Contributory negligence exists in a minority of jurisdictions, and states that where a plaintiff contributes to the cause of his/her own injury, plaintiff is not liable. If you're in one of these jurisdictions, then your defense is to show that the numbskull had no business on the property and only a moron would have walked where he did. To this end, I would be taking a LOT of PHOTOS of the location where the injury took place and the condition of the land, and of course, the BIG RED WARNING SIGNS THAT WERE ALWAYS THERE TELLING PEOPLE TO BE CAREFUL.

You remember those warning signs, don't cha? I knew that you did. LOL! Get lots of photos of them.

Comparative negligence exists in the majority of jurisdictions, and states that a defendant's proportion of negligence will be offset against the plaintiffs. In a "partial" jurisdiction, if a plaintiff is at least 50% negligent, then the suit is barred. In a "pure" jurisdiction, any amount of negligence after the offset is recoverable by the plaintiff.

Assumption of risk, exists where a person understands and contemplates a risk in advance and chooses to encounter the danger. Here, it's diffiduclt to assess the man's understanding and/or contemplation of the risk of wandering around the pool, because we don't know what he was doing there or anything about him.

So, this is a dead end for now.

Contribution/Indemnity

Where more than one party is negligent, the court can require that party contribute in proportion to their respective negligence, to the plaintiff's judgment. Or in cases where the  where a party is vicariously liable for the negligence of another, that party may be required to indemnify the defendant for the entire judgment.

Here, if you and the contractor were found to both have contributed to the man's injury, then you could both be ordered to contribute to the judgment.

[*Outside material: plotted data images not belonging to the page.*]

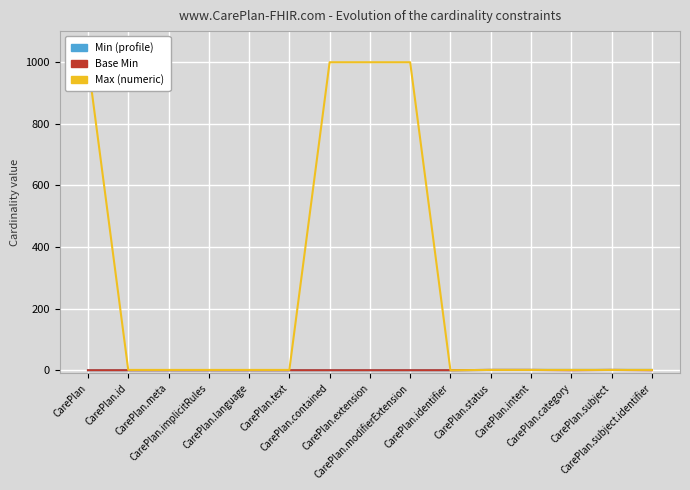

True or false: Max (numeric) has more than 1 interior local peaks.

False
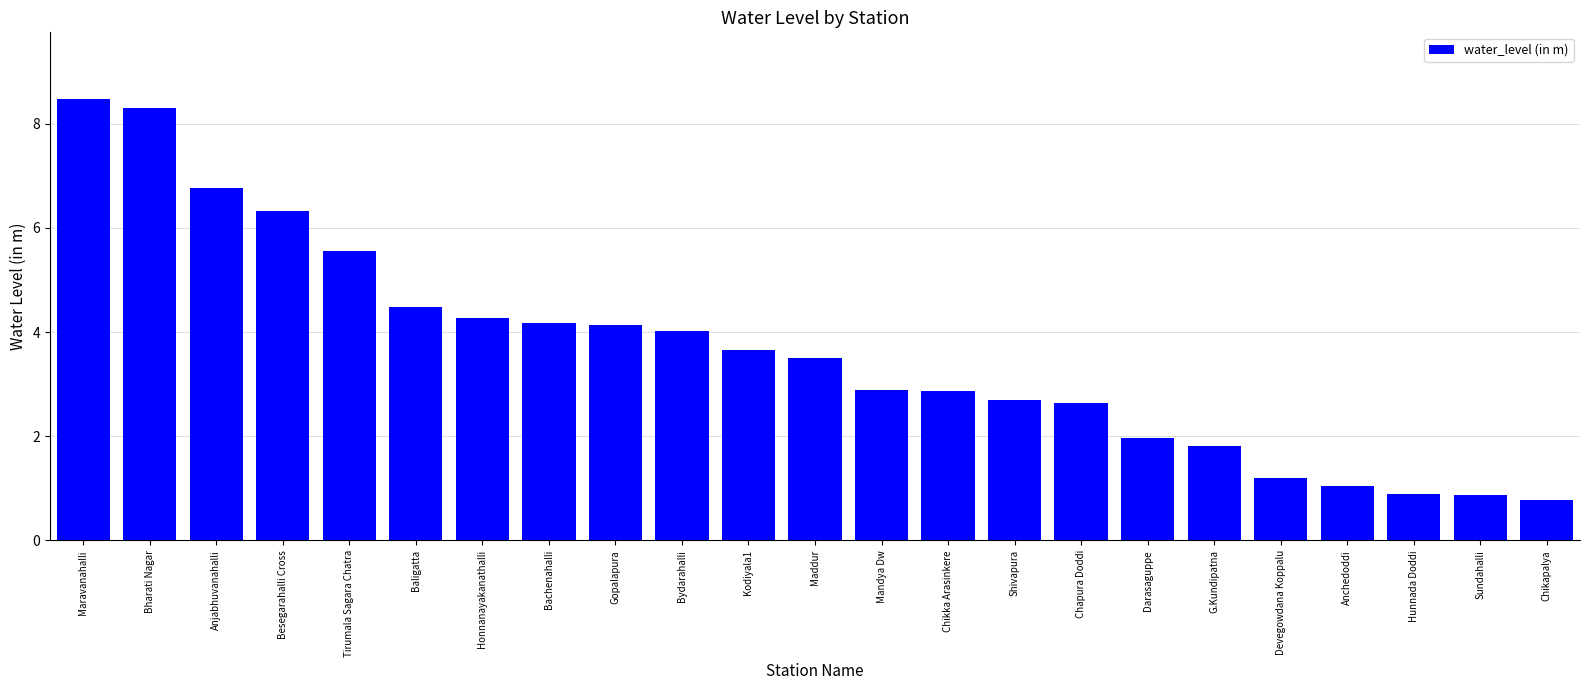

Where is the data nearest to the value 4?

Bydarahalli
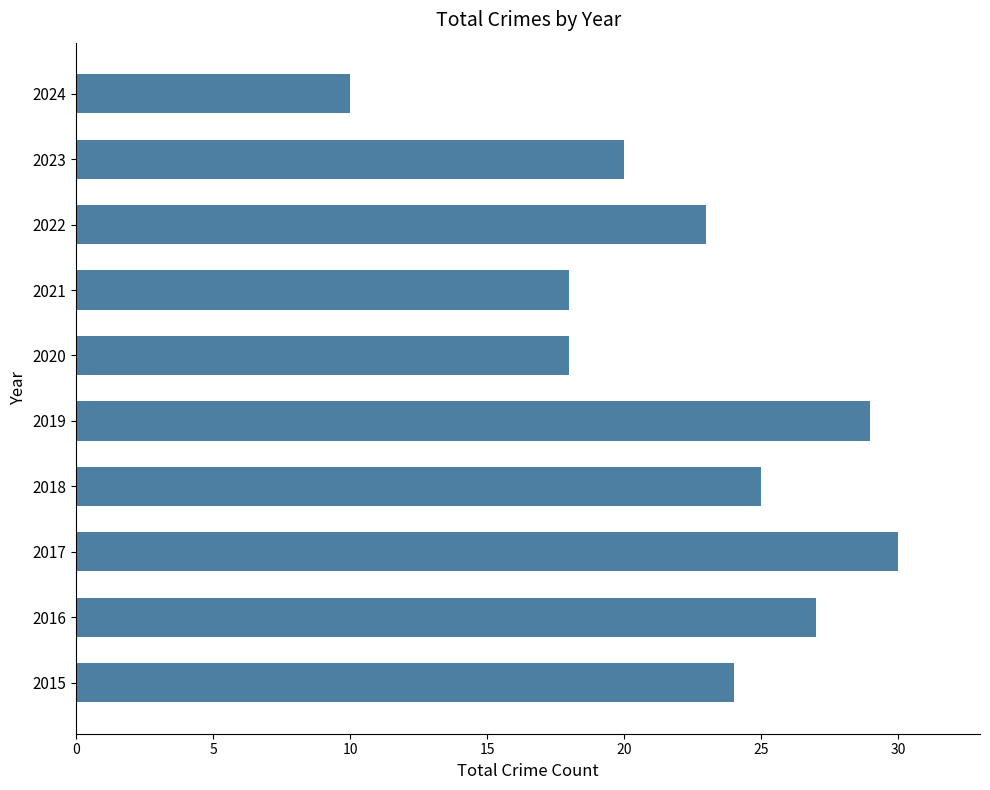

Reading bottom to top, what are all the values shown in this chart?

24	27	30	25	29	18	18	23	20	10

And, if the court were to find that you as landowner are responsible for the contractor's actions on your land, especially where the contractor doesn't have insurance or is working under the table, but you have homeowner's insurance or equity in your home, then it's quite possible that you could be forced to indemnify the contractor.

This is why no one should let a contractor do any work without making certain that the contractor has liability insurance. Because, without that, there's a real good possibility that the landowner will end up holding the bag if someone's injured on the job.

Now then, I think that about covers Negligence 101. I know you weren't looking for a complete run down of the legal theory, but, I felt like testing myself, so I did it.

In summary, you need to show that you did a real good job warning off trespassers, take loads of photos, and then determine whether or not this person had any business on your property. If not, you're in a much better position, then if so.

Best check on the status of your own homeowner's liability insurance, too.